The War that Saved my Life

The War that Saved my Life
The War that Saved my Life

“Mommy, I don’t want this book to end!” my daughter said.

The War that Saved my Life by Kimberly Brubaker Bradley is a beautiful story of overcoming adversity and finding love set in World War II.  Ten-year-old Ada Smith was born with a clubfoot.  And her mother hates her for it.  She locks her up in their flat, refusing her to ever leave.  She crawls around and enduring humiliating treatments such as being locked in a cabinet and being physically abused.  She stays to take care of her six-year-old brother.

One day Ada decides to teach herself to walk–and she does.  Slowly over time.  Then the war starts and children are ordered to leave the city of London to avoid the bombs from Germany.  Jamie, Ada’s brother, will go, but Ada is told she can’t leave.  But she does anyways.  She sneaks out with Jamie and takes the train to the country.

There, they are the last evacuees to find a home.  And it’s with a woman named Susan Smith who is depressed over losing her best friend and has never had children.  Susan learns quickly, however.  She takes both children to the doctor.  Feeds them three solid meals a day.  Has Ada’s foot looked at and offers surgery if her mother agrees.  She clothes them, bathes them, and provides for them.  And slowly, over time, both Ada and Jamie, learn to love Susan.

Both children grow and learn.  Ada learns she’s not dumb.  She learns to read and write and ride a horse named Butter.  She helps with wounded soldiers and even catches a German spy!  Jamie befriends a cat he names Bovril.  Both children thrive.  Until one day, Ada’s mother shows up.

Ada and Jamie are taken to London but not for long.  Ada, stronger than before, stands up to her mother and gets her to admit she never wanted them and the only reason she came for them was for the money.  The next day London is bombed.  Susan finds the children in London whom she came to reclaim and they return to their home in Kent.  Only their home is no longer standing.  It was bombed.  And in the end Susan saved Ada and they saved her.

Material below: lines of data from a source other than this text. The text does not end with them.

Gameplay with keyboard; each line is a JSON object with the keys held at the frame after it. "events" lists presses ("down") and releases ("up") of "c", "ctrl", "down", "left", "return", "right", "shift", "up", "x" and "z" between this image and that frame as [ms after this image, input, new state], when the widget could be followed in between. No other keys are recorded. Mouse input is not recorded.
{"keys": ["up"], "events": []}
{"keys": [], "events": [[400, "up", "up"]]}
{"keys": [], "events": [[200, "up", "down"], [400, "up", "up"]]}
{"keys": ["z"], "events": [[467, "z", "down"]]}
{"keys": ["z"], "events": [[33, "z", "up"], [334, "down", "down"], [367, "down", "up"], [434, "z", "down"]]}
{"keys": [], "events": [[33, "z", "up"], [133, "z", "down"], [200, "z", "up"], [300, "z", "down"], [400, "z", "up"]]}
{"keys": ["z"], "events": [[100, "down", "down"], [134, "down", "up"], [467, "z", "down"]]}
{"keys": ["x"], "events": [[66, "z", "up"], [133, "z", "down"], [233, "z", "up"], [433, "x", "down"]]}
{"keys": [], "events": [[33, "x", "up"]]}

Amazingly awesome story.  I can’t recommend this book enough.  It shows the ignorance of disabilities and the treatment disabled people endured long ago.  It shows the determination of one little girl determined to have a life.  It shows the love and compassion of a stranger who opens her heart despite the fact her heart is still bleeding.  It shows the love of siblings and what one will do for family.  A heart-warming story of overcoming adversity despite the toughest odds.  And doing so at an incredibly young age.  A 2016 Newbery Honor Book.  And for good reason.

Voices at Whisper Bend

Voices at Whisper Bend
Voices at Whisper Bend

Voices at Whisper Bend by Katherine Ayers is a young adult mystery novel set in World War II.  We meet Charlotte and her brother, Robbie, who are 12 and 9 respectively.  The war has only been going on for a few months when they listen to Franklin Delano Roosevelt give a fireside chat, urging ordinary Americans to do their part for the war effort.  Charlotte decides to collect scrap metal and enlists her school to help.

One day all the scrap metal goes missing, propelling the mystery as to who stole it.  Charlotte and Robbie run through a bunch of different suspects, discovering in the end they had misjudged all of them.  One was a boy named Paul Russi who Charlotte thought for sure was the culprit.  But when Paul offers to help Robbie when his hand is injured and has to go the doctor, Charlotte realizes he is a good guy.  Another is a teacher who the kids thought was dodging the draft when really he was ineligible for the draft for medical purposes.  Kids at school blame Mr. Willis who’s the school’s janitor and had access to the keys that unlocked the room where the metal was stored.

One day on the boat with her father, Charlotte sees a pile of scrap metal.  She returns with Paul and Robbie to explore it and it turns out its the pile of stolen metal!  The kids decide to watch the pile from a rowboat and one night when it’s raining, they pull ashore and catch the thieves.  It turns out it was a kid from Robbie’s class and his older brother.  They needed the money because their mom just died and he was supporting them.

After inviting them to their house, Charlotte and Robbie and their mother find a solution.  They will plead with the draft board for an exemption for Joseph, the older brother, so he can get a real job to support the family.  They will ask to stay with an elderly neighbor who is lonely and has extra rooms.  And Charlotte’s dad needs help on the tugboat so Joseph will have a job that is vital to the war effort–helping him earn an exemption from the draft.

Very quick read.  I usually don’t like mysteries but with all the twists and turns Ms. Ayers throws in and the very happy and uplifting ending, it was a book my whole family enjoyed.  I loved how they all sat down at the end to learn why the metal was stolen and just didn’t call the cops, which would have resulted in the break-up of a family.  Instead, one family is helped in a life-changing way all because the effort was made to understand the culprits.  Good twist on your typical crime book.

Great historical background as we see air-raid drills in the schools, rationing of food, Victory gardens, men in war, women working in steel mills, and an entire country pitching in to defeat a horrible threat to mankind–Hitler.  Highly recommended for both entertainment and historical value.